A Hierarchical, Data-Driven Approach to Modeling Single-Cell Populations Predicts Latent Causes of Cell-To-Cell Variability

All biological systems exhibit cell-to-cell variability. Frameworks exist for understanding how stochastic fluctuations and transient differences in cell state contribute to experimentally observable variations in cellular responses. However, current methods do not allow identification of the sources of variability between and within stable subpopulations of cells. We present a data-driven modeling framework for the analysis of populations comprising heterogeneous subpopulations. Our approach combines mixture modeling with frameworks for distribution approximation, facilitating the integration of multiple single-cell datasets and the detection of causal differences between and within subpopulations. The computational efficiency of our framework allows hundreds of competing hypotheses to be compared.
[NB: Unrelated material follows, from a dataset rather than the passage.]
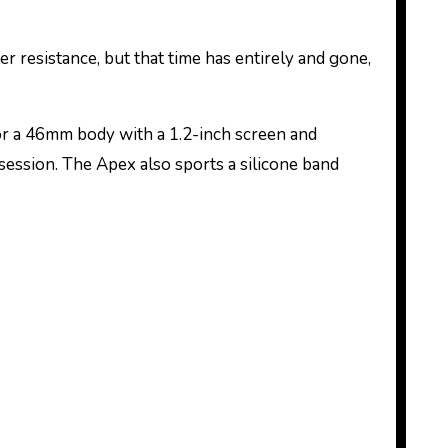
resistance, but that time has entirely and gone,
or a 46mm body with a 1.2-inch screen and
session. The Apex also sports a silicone band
We initially validate our method using simulated data with an understood ground truth, then we analyze data collected using quantitative single-cell microscopy of cultured sensory neurons involved in pain initiation. This approach allows us to quantify the relative contribution of neuronal subpopulations, culture conditions, and expression levels of signaling proteins to the observed cell-to-cell variability in NGF/TrkA-initiated Erk1/2 signaling. Loos et al. introduce a data-driven modeling framework for the mechanistic analysis of heterogeneous cell populations consisting of subpopulations. Applying the framework to single-cell microscopy data of primary sensory neurons, they analyze the influence of extracellular scaffolds onto sensitization signaling.